Much of the negative feedback about electric buildings comes from designs that simply swap out gas-based appliances and replace them with electric. Doing this is often more expensive to operate and have some of the same circulation losses as gas boilers.
The smarter early adopters are reconceptualizing how building elements work together — systems such as rainwater catchment, garden roofs and passive heating and cooling. Examples include the Bullitt Center (PDF) in Seattle, which explicitly states that its goal “is to drive change in the marketplace faster and further by showing what’s possible today.”
A harder nut to crack is decarbonizing our current commercial building stock.

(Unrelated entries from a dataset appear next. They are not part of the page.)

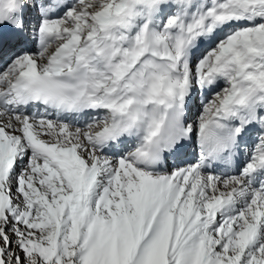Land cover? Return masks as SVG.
I'll use <instances>...</instances> for the list:
<instances>
[{"label":"snow or ice","instance_id":"1","mask_svg":"<svg viewBox=\"0 0 264 264\" xmlns=\"http://www.w3.org/2000/svg\"><path fill=\"white\" fill-rule=\"evenodd\" d=\"M0 264H264V0H0Z\"/></svg>","mask_w":264,"mask_h":264}]
</instances>
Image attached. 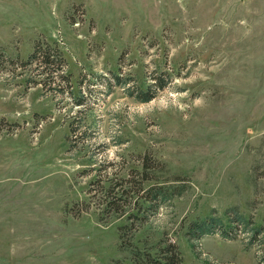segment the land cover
<instances>
[{
    "label": "rangeland",
    "instance_id": "rangeland-1",
    "mask_svg": "<svg viewBox=\"0 0 264 264\" xmlns=\"http://www.w3.org/2000/svg\"><path fill=\"white\" fill-rule=\"evenodd\" d=\"M142 168L172 196L103 213ZM170 243L264 264V0H0V264H164Z\"/></svg>",
    "mask_w": 264,
    "mask_h": 264
},
{
    "label": "trees",
    "instance_id": "trees-1",
    "mask_svg": "<svg viewBox=\"0 0 264 264\" xmlns=\"http://www.w3.org/2000/svg\"><path fill=\"white\" fill-rule=\"evenodd\" d=\"M35 53L32 55V58L35 57ZM46 56H44V59L46 62H50L51 58V54L49 52L45 53ZM116 80L120 81L121 78L119 76L116 75ZM156 82H158L159 87L163 88L166 85V82H159L158 80H156ZM139 89V93L140 94H144V101H148L150 99H152L153 97V93L149 92L147 93V89L145 88V86L140 84V88ZM147 165V162L145 163ZM142 179L141 183H138L136 180L132 178H128L125 179L128 183H129V189H125L123 188V184H117L118 186H120L119 190L117 189V185L114 184H109L108 186H106L107 190H106V204L103 208V213H121L120 212V202L119 201H124L128 204H130L128 198H135L133 203L132 208H130L129 210V214H128V218L131 219L132 221H135L137 219H143V217H146V213L150 212V213H155L157 211L158 206L160 205V203L166 202L168 200L169 197L172 196V194H169L164 182L161 181H157L154 182V184H151V186L148 188V190L145 191L143 183L144 180H148L150 179V174L148 172H146V168H142ZM134 176V174H132ZM93 179L90 182V186L92 184H94ZM98 182V181H97ZM132 182V184H130ZM139 184V185H138ZM135 185V186H134ZM136 187V188H135ZM132 189V190H131ZM142 193V194H141ZM119 195H121L120 197H118ZM126 195V198H124V196ZM95 196V195H94ZM140 198H142L140 200ZM124 199V200H123ZM125 213H121V215H123ZM214 218H211L209 221L204 220V222H201L199 226L196 227V229H198V231L201 232H210L214 229H217L216 227V222L213 221ZM237 221H244V218L242 219L241 216H237L236 217ZM215 223V224H214ZM244 223V222H243ZM214 224V229L212 228ZM212 229V230H211ZM219 230V229H218ZM222 235L224 236H229L228 232L226 231H221ZM254 235L256 234V232L260 231V228L254 229L252 230ZM231 233V232H229ZM170 247V252H173V254L169 257H166L165 259H167V261H165L164 264H181L182 263V255L179 252L178 246H176L175 244H169ZM160 257V256H157ZM158 259V258H157ZM262 261L264 262V255L261 256ZM159 264H161V260H158Z\"/></svg>",
    "mask_w": 264,
    "mask_h": 264
}]
</instances>
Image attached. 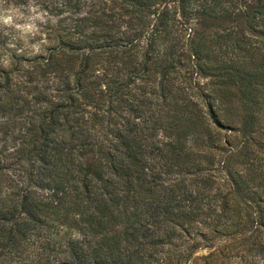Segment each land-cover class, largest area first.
<instances>
[{
	"label": "trees",
	"instance_id": "trees-1",
	"mask_svg": "<svg viewBox=\"0 0 264 264\" xmlns=\"http://www.w3.org/2000/svg\"><path fill=\"white\" fill-rule=\"evenodd\" d=\"M120 9L47 52L0 30V264H264V0Z\"/></svg>",
	"mask_w": 264,
	"mask_h": 264
},
{
	"label": "rangeland",
	"instance_id": "rangeland-1",
	"mask_svg": "<svg viewBox=\"0 0 264 264\" xmlns=\"http://www.w3.org/2000/svg\"><path fill=\"white\" fill-rule=\"evenodd\" d=\"M121 12L120 0H0V30L27 51L47 52L48 47L59 46L60 39L75 40L83 32L89 34L100 26L107 29L106 25H116ZM96 16L103 19L102 24L95 21ZM195 22V19H183L178 13L173 34L180 33L181 40H189L188 34ZM187 71L192 83L182 81V84L191 98L200 102L203 99L200 92L207 90L210 79L190 67ZM260 151L264 159V153ZM87 156L91 157L90 154ZM218 180L224 182L222 173L218 174Z\"/></svg>",
	"mask_w": 264,
	"mask_h": 264
}]
</instances>
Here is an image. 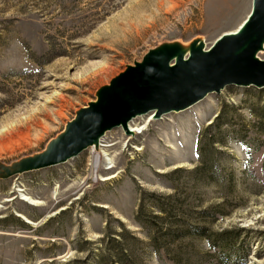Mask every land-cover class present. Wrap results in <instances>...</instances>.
<instances>
[{
  "label": "rangeland",
  "instance_id": "1",
  "mask_svg": "<svg viewBox=\"0 0 264 264\" xmlns=\"http://www.w3.org/2000/svg\"><path fill=\"white\" fill-rule=\"evenodd\" d=\"M252 2L0 0V162L43 152L157 46L201 37L210 48ZM103 139L112 169L90 148L0 180V264H264V89L228 86L142 135ZM171 213L205 234L178 238L163 260L153 242Z\"/></svg>",
  "mask_w": 264,
  "mask_h": 264
},
{
  "label": "water",
  "instance_id": "2",
  "mask_svg": "<svg viewBox=\"0 0 264 264\" xmlns=\"http://www.w3.org/2000/svg\"><path fill=\"white\" fill-rule=\"evenodd\" d=\"M264 0L233 33H225L207 48L198 37L186 44L166 42L150 50L141 62L128 66L96 93V101L76 112L64 131L45 150L10 165L0 162V180L61 165L84 151L99 150L100 140L114 129L134 135L129 123L141 116L160 120L181 113L228 86L264 89Z\"/></svg>",
  "mask_w": 264,
  "mask_h": 264
},
{
  "label": "trees",
  "instance_id": "3",
  "mask_svg": "<svg viewBox=\"0 0 264 264\" xmlns=\"http://www.w3.org/2000/svg\"><path fill=\"white\" fill-rule=\"evenodd\" d=\"M162 212L164 213V215H168L167 219L165 216V220H168L169 214L165 211V209L162 210ZM179 215V214H178ZM178 215L173 216L172 213L170 215V217H174L176 220L174 222H170V225L167 226L166 229L161 231V235H162V239L157 238L154 239V245L153 247H155V250L160 253V258L161 259H165L162 256H168V253L171 252V243H173L174 241H176L178 238L182 239V237H202L205 234V228L201 227V226H191V225H187V223L185 222H181L183 221V219H181L180 215L178 217ZM156 219H158V217H156ZM181 223V224H180ZM184 223V224H182ZM150 225L153 226V228L155 227V225L151 224ZM164 231V232H163ZM222 243V250L223 252H225L228 249V243L225 240L221 241ZM168 252V253H167ZM230 255L229 252H227L225 254L226 255ZM228 255V256H229ZM169 257V256H168ZM180 257L179 255L177 256H173L170 260L173 264H179L180 263Z\"/></svg>",
  "mask_w": 264,
  "mask_h": 264
},
{
  "label": "bare ground",
  "instance_id": "4",
  "mask_svg": "<svg viewBox=\"0 0 264 264\" xmlns=\"http://www.w3.org/2000/svg\"><path fill=\"white\" fill-rule=\"evenodd\" d=\"M237 31L234 30L230 33H233ZM143 122V124H140V122ZM155 120L153 119V115L152 114H149V115H146V116H141V117H138L134 120H132L130 123H129V129L130 131H132L134 133V135H142L144 134V132H146L149 128V126L151 125L152 122H154ZM139 122V123H138ZM127 135V134H126ZM133 135V137H134ZM128 137H131V135H127ZM104 138V137H103ZM102 138V139H103ZM101 139V140H102ZM100 140V148L101 149V153L103 154V156L105 157V160L108 161V165H110L109 167H107L106 169H112L114 167L113 165V161L110 157V153H108V148H110L112 145H109V144H106L104 139L101 141ZM94 148V147H93ZM95 149V148H94ZM96 150V149H95ZM98 151V150H96ZM96 153V152H95ZM98 156L96 157V166L98 164ZM114 177V176H113ZM113 177H111L113 179ZM111 178H105V180H109ZM23 200L28 202L30 205H38L40 204L39 201L29 197L28 195H25L23 196ZM29 223V222H28Z\"/></svg>",
  "mask_w": 264,
  "mask_h": 264
}]
</instances>
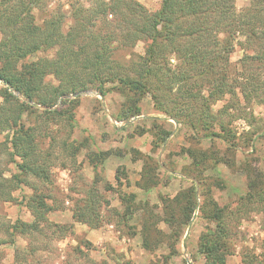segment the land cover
Returning <instances> with one entry per match:
<instances>
[{"label": "trees", "instance_id": "1", "mask_svg": "<svg viewBox=\"0 0 264 264\" xmlns=\"http://www.w3.org/2000/svg\"><path fill=\"white\" fill-rule=\"evenodd\" d=\"M37 4L38 0H0V81L5 85L0 89V135L4 134L0 140V161L4 157L17 170L7 177L0 168V203L11 201L13 192L26 187L30 194L22 199L33 217L31 223L17 219L12 224H0L2 234L11 239L12 246L17 233L28 239L25 250L14 246L12 264L35 261L38 235L62 239L72 233L70 226L47 219L53 209L47 201L52 194H43V188L47 190L53 183L51 167L56 155L76 161L77 154L86 146L71 139L79 100L66 96L89 89L101 96L117 93L122 100L112 117L131 125L130 119L142 114L141 102L149 95L154 111L164 116L149 118L156 129L152 149L162 146L171 134L163 123L156 121L173 120L177 128L187 131L188 143L195 141L200 145L202 140L219 139L229 151L235 147L236 137L229 127L236 116L229 110L264 90L260 75L245 77L246 83L239 82L237 78L242 77V72L237 73L238 68L245 71L247 64L242 60L237 66L230 61L234 40L241 35L248 50L256 54L261 50L260 56L247 59L254 63L255 69L260 66L264 49L256 48L264 39V0H251L243 14L237 12L234 0H160L155 11H149L136 0H96L89 9L73 7L67 29H64L65 14L60 10L38 22L33 12ZM138 42L144 44L142 54L135 51ZM51 50V57L36 56ZM226 96L231 98L229 103L215 111L214 104ZM59 102L60 106L54 107ZM226 116L229 120H225ZM63 122L68 133L57 140L54 132L59 129L53 131L49 126H60ZM46 138L50 144L42 149L40 142ZM181 153L190 159L180 170L190 185L173 197H159L162 221L169 231L159 230L157 219L153 221L151 217H155L150 213L141 228L145 248L153 241L165 239L174 253L173 243L179 240L198 208L207 223L197 244L204 257L202 264H226L227 206H219L212 198L204 172L221 160L228 167L233 162L219 157L214 149L206 151L191 145L182 148ZM135 154L143 162L137 187L144 191L155 188L156 168L161 166L156 160L157 165L149 164L151 158L139 151ZM107 155V151H90L87 159L95 168ZM231 155L233 158L234 154ZM62 163L65 167V162ZM241 169L247 190L238 197L237 208L255 201L264 203V172L256 171L249 163ZM118 172L117 169L114 175L117 182ZM95 184L94 180L92 185ZM93 186L73 203L71 217L75 222L96 228L100 225L101 196ZM200 196L203 199L199 204ZM260 210H264V204ZM211 222L214 226L208 225ZM153 234L156 238L150 241L148 235ZM5 242L0 238V245ZM256 258L257 255L249 254L242 264L260 262Z\"/></svg>", "mask_w": 264, "mask_h": 264}, {"label": "rangeland", "instance_id": "2", "mask_svg": "<svg viewBox=\"0 0 264 264\" xmlns=\"http://www.w3.org/2000/svg\"><path fill=\"white\" fill-rule=\"evenodd\" d=\"M136 1L149 11L157 10L160 5V0ZM95 2L96 0H38L35 7L37 9L33 12L37 21L41 22L42 18L52 11L60 10L65 14L64 29H67L71 23L70 13L73 7L80 5L89 9ZM250 2L251 0H234L237 12L243 14ZM256 21L259 23V20ZM244 42V37L238 35L234 40V50L230 54V61L237 66L242 60L247 64L245 71L238 68L237 73L240 74L241 71L242 77L237 80L246 83L245 77L250 79L260 75L264 81V57L259 60L260 66H257V69L251 60H247L248 56H260V49H264V39L262 45L256 48L260 50L257 54L248 50ZM143 47L144 44L138 42L135 51L142 54ZM52 55L51 50L36 56ZM3 86L5 85L0 81V89ZM262 91L263 93L253 95L250 101L240 102V107L234 106L229 110L230 114L236 116L229 126L236 135L235 147L229 151H226L227 145L219 139L202 140L200 145L195 141L188 143L185 138L187 131L181 127L177 128L172 120L166 123L156 121L157 124L163 123L165 128L171 130V134L162 146L152 149V134L156 129L152 127L149 118L164 116L154 111L149 95L141 102V116L132 120L131 125L114 121L111 117L122 100L117 93L110 92L100 96L94 89H89L75 96H66L71 99L77 97L79 100L74 111L75 123L71 139L83 142L86 146L77 154L76 161L56 155L51 167L53 183L47 190L43 188V194H52V199H47L53 208L47 214V219L50 223L70 226L72 233L62 239L52 236L45 239L38 235L40 242L37 245L36 259L30 264H202L204 257L198 251L197 244L200 234L206 230L207 223L198 208L179 240L173 243L174 253L168 249L165 239L158 243L153 241L145 248L141 233L142 225L150 213L155 217H151L153 221L157 219L159 230L166 233L169 231L162 221L159 197H173L177 191L190 185L188 179L182 178L180 174L181 168L186 167L190 161L181 150L189 145L206 151L214 149L219 157L230 158L229 162H233L232 167H228L221 160L217 166L204 172L212 198L219 206H227L225 214L229 228V253L226 264H242V259H246L249 254L257 255L256 261L260 262L256 264H264V210H260L264 203L255 201L251 205L237 208L238 197L243 196L247 190L245 174L241 167L249 163L256 171L264 172V90ZM230 99L226 96L224 100L216 102L213 109L219 110L222 105L228 104ZM60 104L61 102L54 107ZM229 118L226 116L225 120ZM59 125L49 126L53 131L60 130L54 132L57 133V140L68 133L64 122ZM2 139L4 134L0 135V140ZM49 144L48 138L43 139L40 148L47 149ZM98 150L107 151L108 155L101 165L93 168L87 154ZM135 151L149 156V164L161 166L156 168L158 185L150 191H144L136 185L143 162ZM62 162H65V167ZM0 168L7 177L17 172L15 165L7 163L4 157L0 161ZM117 169L119 182L114 178ZM94 180L95 186L92 185ZM92 186L101 196L100 225L96 228L75 222L71 217L73 203L83 197ZM201 190L205 188L202 187ZM27 194H30L29 189L22 187L13 192L11 201L0 203V224H12L17 219L29 223L33 221L22 199V196ZM202 199L201 196L198 198L199 204ZM208 225L214 226L212 222ZM0 238L7 241L0 245V264H12L15 245L22 250L28 247L25 234L17 233L13 246L9 242L11 239L2 234L1 230ZM148 238L152 241L156 237L153 234L148 235Z\"/></svg>", "mask_w": 264, "mask_h": 264}, {"label": "crops", "instance_id": "3", "mask_svg": "<svg viewBox=\"0 0 264 264\" xmlns=\"http://www.w3.org/2000/svg\"><path fill=\"white\" fill-rule=\"evenodd\" d=\"M101 96V95H100ZM158 115V114H157ZM109 116V115H108ZM141 116V115H140ZM139 116V117H140ZM111 117H112V115H111ZM111 117L109 116V118L111 119ZM139 117H135V118H132V119H130V121L129 122H131L132 120H135V119H138ZM113 118V117H112ZM114 120V119H113ZM114 121H116V120H114ZM173 121V120H172ZM174 122V121H173ZM125 123V122H124ZM174 124H175V126H177L176 125V123L174 122ZM125 125H126V123H125ZM140 169H141V167H140ZM140 171V170H139ZM115 173V172H114ZM115 178V177H114ZM139 178H140V174H139ZM139 178H137L136 180H139ZM182 178H183V176H182ZM108 179H110V177L108 176ZM184 179H186V178H184ZM152 190V189H151ZM148 191H150V190H148Z\"/></svg>", "mask_w": 264, "mask_h": 264}, {"label": "water", "instance_id": "4", "mask_svg": "<svg viewBox=\"0 0 264 264\" xmlns=\"http://www.w3.org/2000/svg\"><path fill=\"white\" fill-rule=\"evenodd\" d=\"M44 108V107H43Z\"/></svg>", "mask_w": 264, "mask_h": 264}]
</instances>
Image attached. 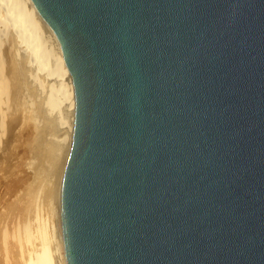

Adobe’s Digneo says he’d like to fuel-switch his existing portfolio, but the other buildings in Adobe’s portfolio were built 10 or 15 years ago and aren’t made for natural gas to be taken out easily. “It’s going to be the last mile, for sure,” Digneo says.
There are numerous barriers to commercial retrofits: lack of knowledgeable contractors and architects, high costs, lack of education and awareness and lack of performance data, to name a few (PDF). It’s also a distributed problem, with millions of existing residents and office buildings using gas-fired appliances that would require massive investments and education to address.
Still, some facilities are plugging in to the trend, including the University of California and Stanford University. Organizations such as the Urban Land Institute (ULI) Greenprint Center for Building Performance realize that as the market heads towards electrification, more resources are needed for commercial building owners on such details as technology, cost and feasibility to help guide decision-makers through retrofits.
Emily McLaughlin, director, ULI Greenprint Center for Building Performance, explains: “We’re increasingly hearing that while electrification may be inevitable, implementing the needed upgrades in existing buildings poses practical, technical and financial challenges for which the market isn’t overwhelmingly prepared. As more local jurisdictions set net-zero energy building codes for new construction, owners realize that it’s only a matter of time before those apply to existing buildings as well.”
The barrier to retrofits also highlights the imperative to get buildings right the first time. Which is why energy- and climate-conscious companies are charging ahead.